(i) To find the \(x\)-coordinate of \(Q\), we first find the derivative of the curve \(y = \frac{3}{\sqrt{1 + 4x}}\). The derivative is \(\frac{dy}{dx} = 3 \times -\frac{1}{2} \times (1 + 4x)^{-\frac{3}{2}} \times 4\).

At \(x = 2\), the gradient \(m\) is \(-\frac{2}{9}\). The perpendicular gradient (normal) is \(\frac{9}{2}\).

The equation of the normal is \(y - 1 = \frac{9}{2}(x - 2)\).

Setting \(y = 0\) to find \(Q\), we solve \(0 - 1 = \frac{9}{2}(x - 2)\), giving \(x = \frac{16}{9}\).

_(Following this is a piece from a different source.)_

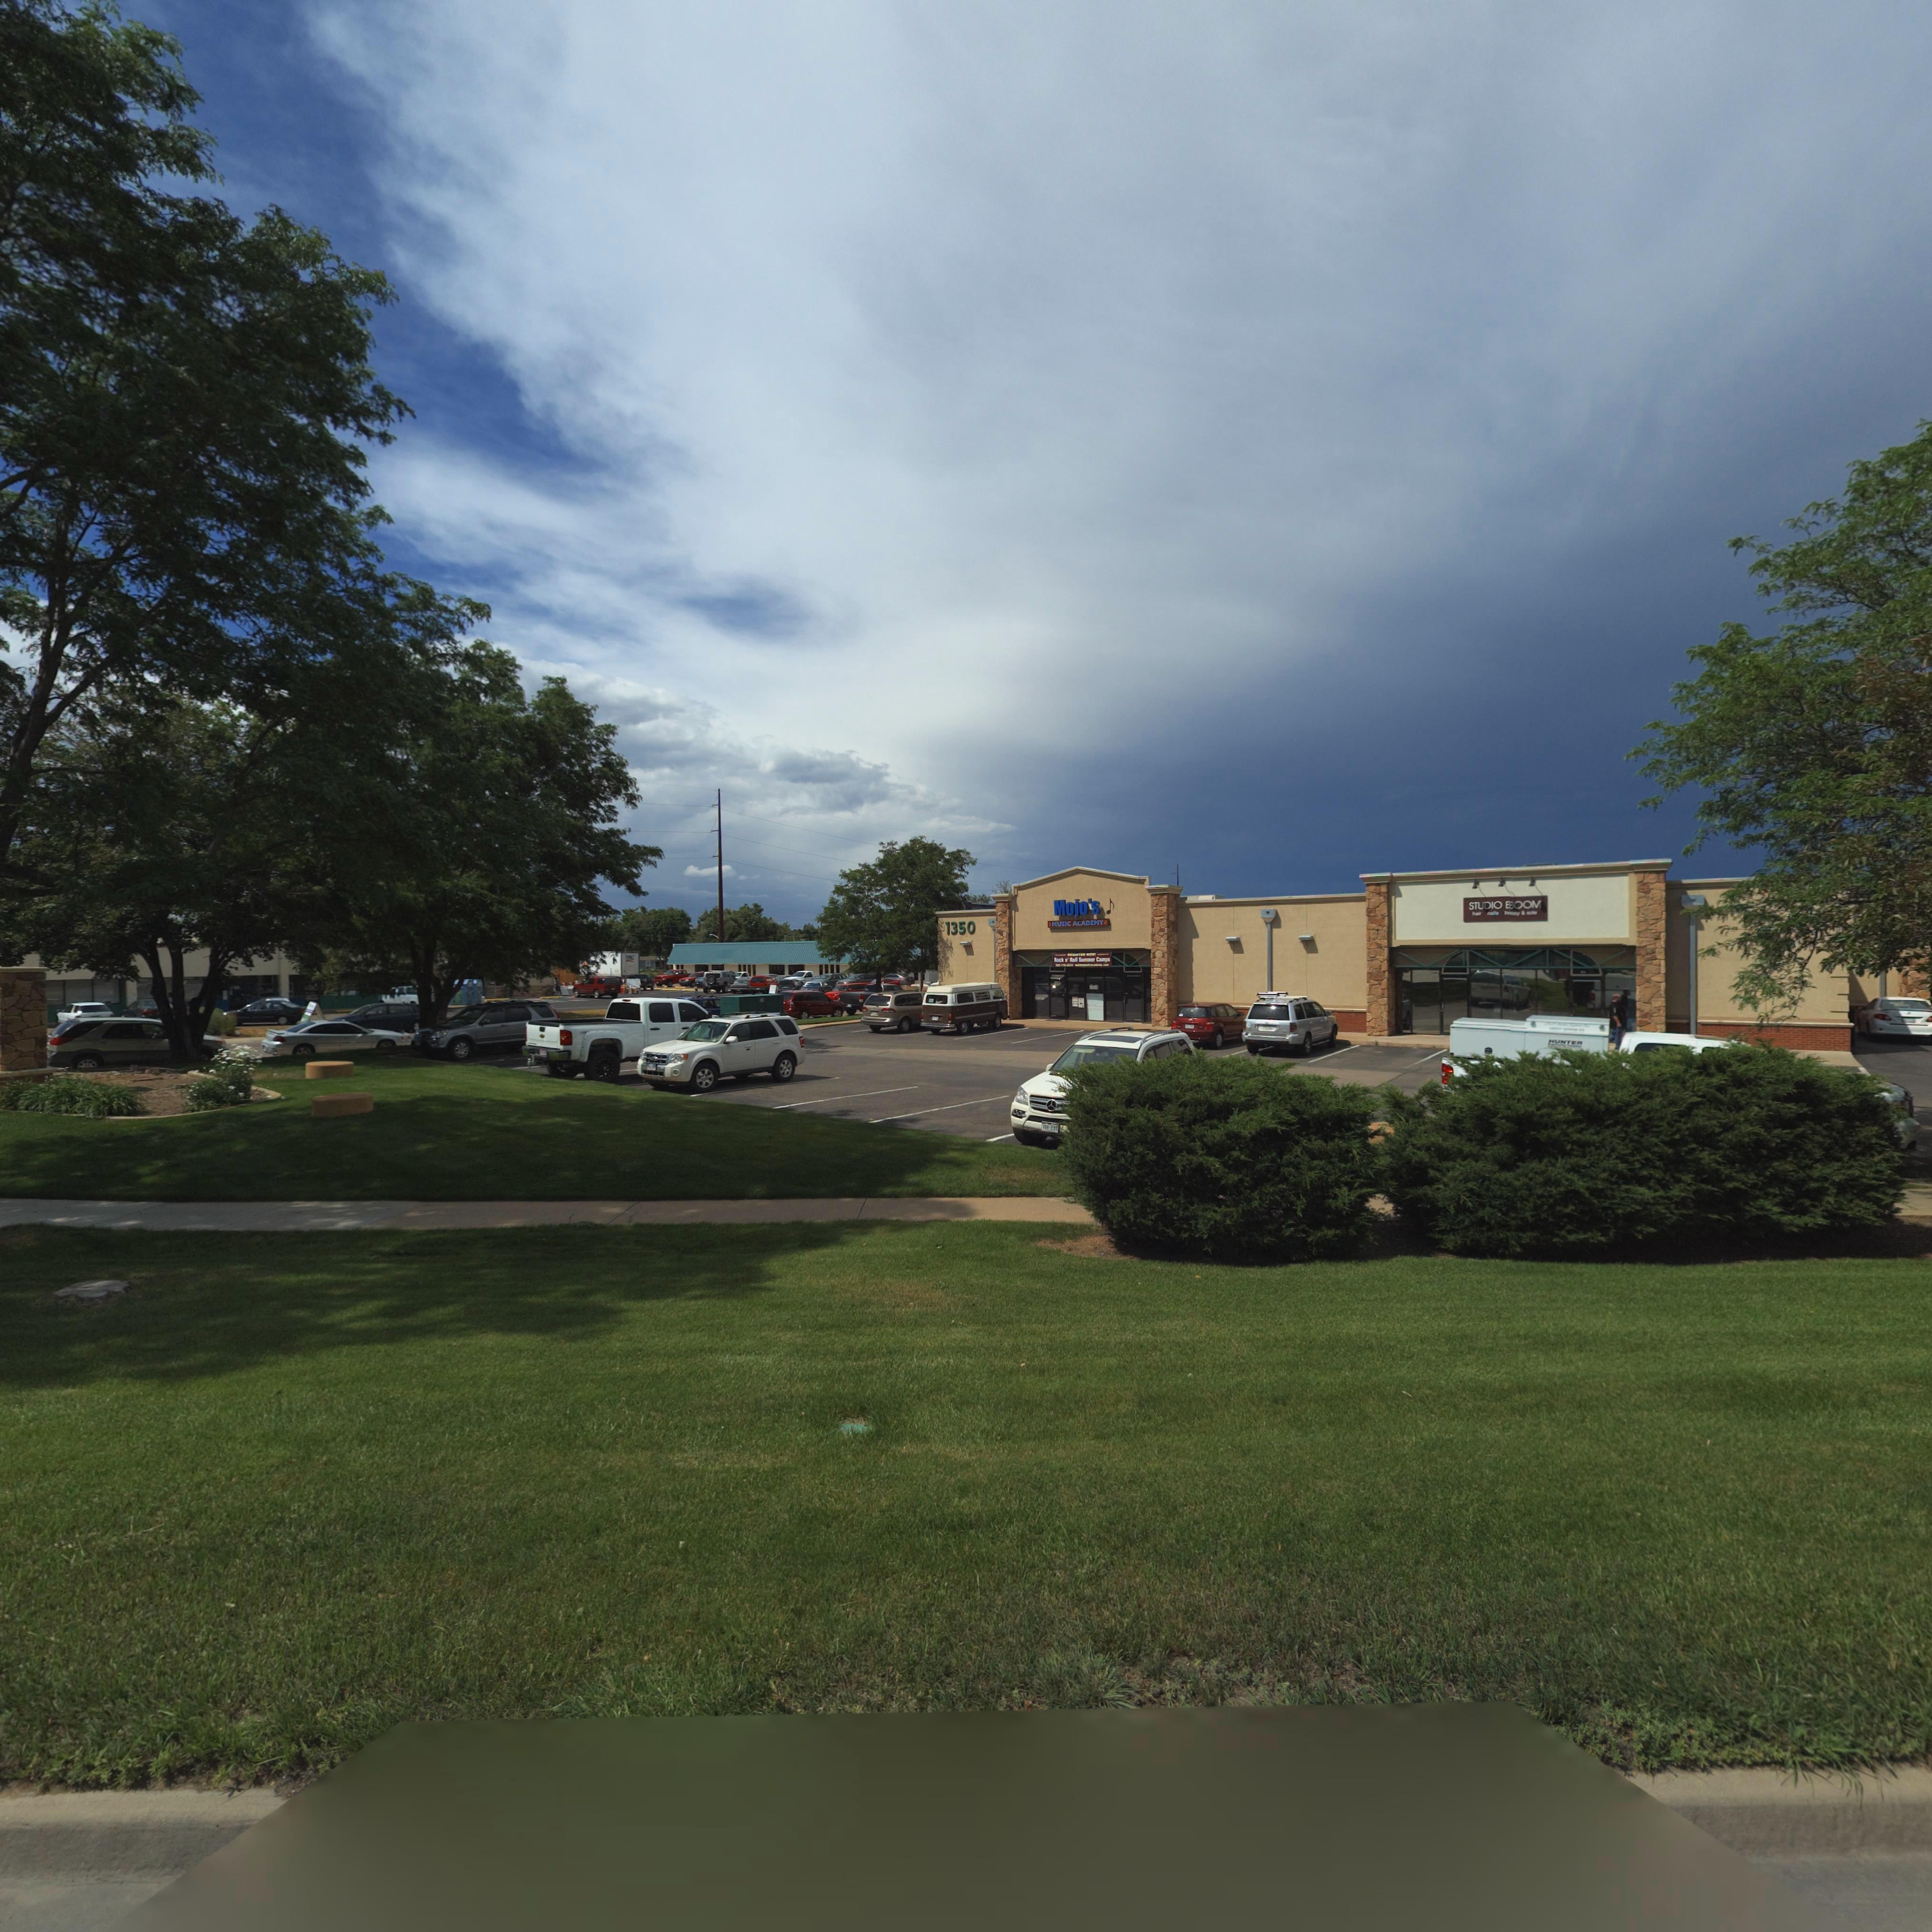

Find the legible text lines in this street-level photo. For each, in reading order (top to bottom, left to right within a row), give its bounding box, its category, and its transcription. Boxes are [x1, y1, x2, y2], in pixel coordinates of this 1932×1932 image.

[1053, 898, 1100, 917] BusinessName: Mojo's
[1468, 899, 1542, 910] BusinessName: STUDIO **OOM
[945, 920, 976, 934] StreetNumber: 1350
[1051, 919, 1103, 927] BusinessName: MUSIC ACADEMY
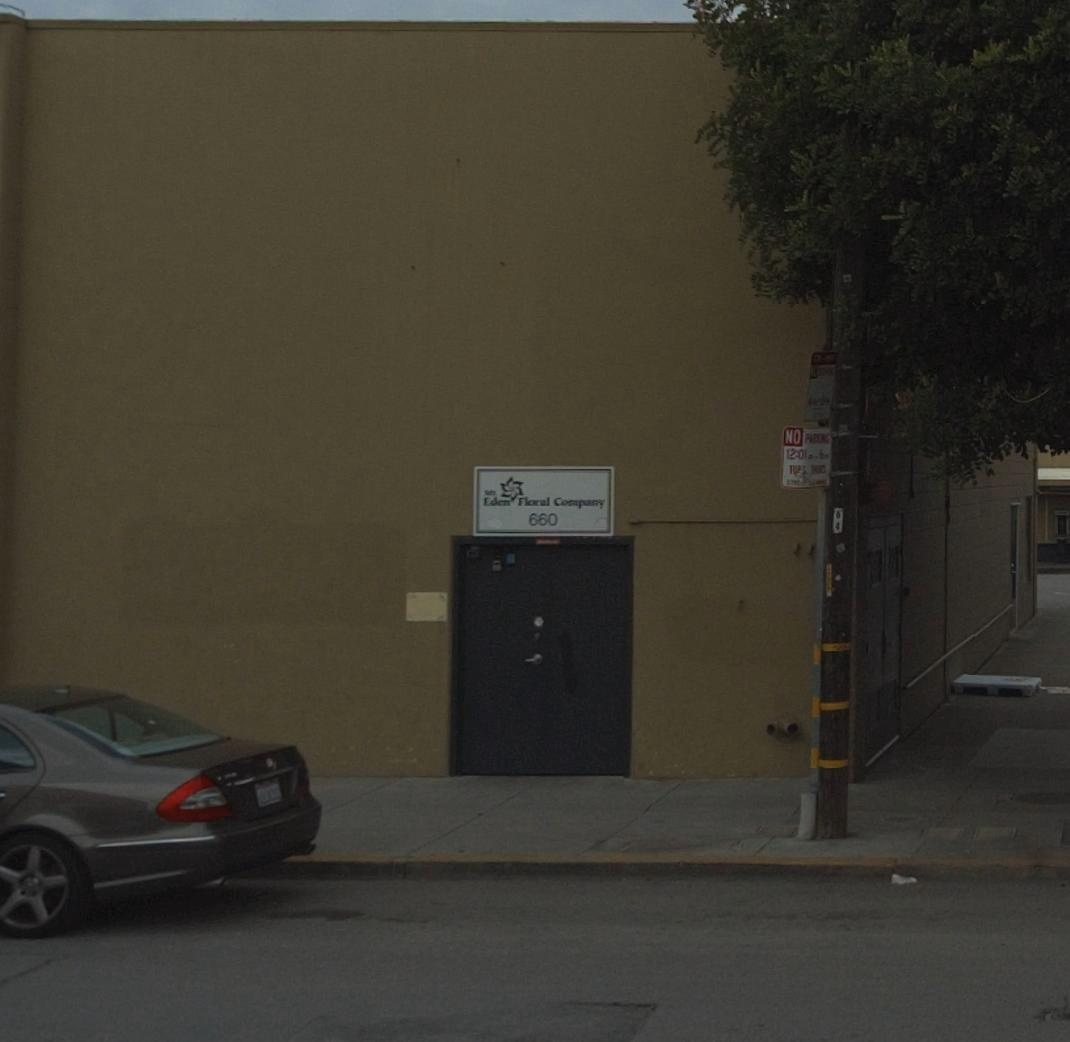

(ii) The area under the curve from \(x = 0\) to \(x = 2\) is \(\int_{0}^{2} \frac{3}{\sqrt{1 + 4x}} \, dx = \frac{3}{2} \sqrt{1 + 4x} \bigg|_0^2 \times \frac{1}{4}\).

Evaluating gives \(3\).

The area of the triangle is \(\frac{1}{2} \times 1 \times \frac{2}{9} = \frac{1}{9}\).

The shaded area is \(3 - \frac{1}{9} = \frac{8}{9}\).